Exercise instructions:
[A] From the text about fib6_info and nexthops, set down the passage from "Add f6i_list list_head" to "using the nexthop." word for word.
[B] According to the text about fib6_info and nexthops, why is nh_list a union with fib6_siblings?

Add struct nexthop and nh_list list_head to fib6_info. nh_list is the
fib6_info side of the nexthop <-> fib_info relationship. Since a fib6_info
referencing a nexthop object can not have 'sibling' entries (the old way
of doing multipath routes), the nh_list is a union with fib6_siblings.

Add f6i_list list_head to 'struct nexthop' to track fib6_info entries
using a nexthop instance. Update __remove_nexthop_fib to walk f6_list
and delete fib entries using the nexthop.

Add a few nexthop helpers for use when a nexthop is added to fib6_info:
- nexthop_fib6_nh - return first fib6_nh in a nexthop object
- fib6_info_nh_dev moved to nexthop.h and updated to use nexthop_fib6_nh
  if the fib6_info references a nexthop object
- nexthop_path_fib6_result - similar to ipv4, select a path within a
  multipath nexthop object. If the nexthop is a blackhole, set
  fib6_result type to RTN_BLACKHOLE, and set the REJECT flag

Update the fib6_info references to check for nh and take a different path
as needed:
- rt6_qualify_for_ecmp - if a fib entry uses a nexthop object it can NOT
  be coalesced with other fib entries into a multipath route
- rt6_duplicate_nexthop - use nexthop_cmp if either fib6_info references
  a nexthop
- addrconf (host routes), RA's and info entries (anything configured via
  ndisc) does not use nexthop objects
- fib6_info_destroy_rcu - put reference to nexthop object
- fib6_purge_rt - drop fib6_info from f6i_list
- fib6_select_path - update to use the new nexthop_path_fib6_result when
  fib entry uses a nexthop object
- rt6_device_match - update to catch use of nexthop object as a blackhole
  and set fib6_type and flags.

Extracted entries:
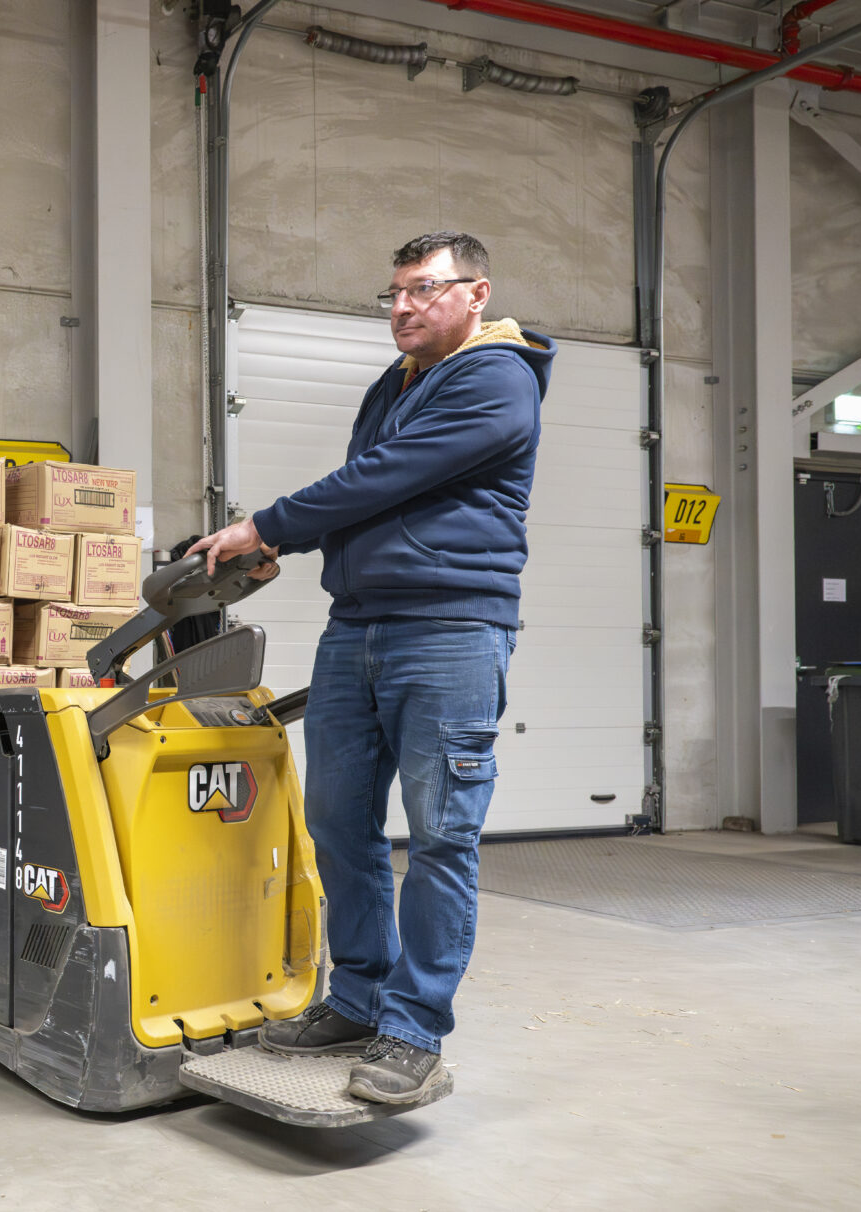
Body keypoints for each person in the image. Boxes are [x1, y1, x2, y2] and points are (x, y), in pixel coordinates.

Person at [191, 232, 555, 1104]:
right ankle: (356, 998)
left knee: (439, 836)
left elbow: (392, 475)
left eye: (424, 290)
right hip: (357, 628)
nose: (402, 307)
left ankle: (413, 1029)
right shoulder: (394, 384)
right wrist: (290, 543)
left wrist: (270, 525)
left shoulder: (496, 376)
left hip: (450, 630)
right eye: (392, 293)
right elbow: (367, 485)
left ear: (477, 294)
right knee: (339, 823)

Solutions to the exercise:
[A]
Add f6i_list list_head to 'struct nexthop' to track fib6_info entries
using a nexthop instance. Update __remove_nexthop_fib to walk f6_list
and delete fib entries using the nexthop.

[B] A fib6_info that references a nexthop object cannot have 'sibling' entries, which were the old way of doing multipath routes.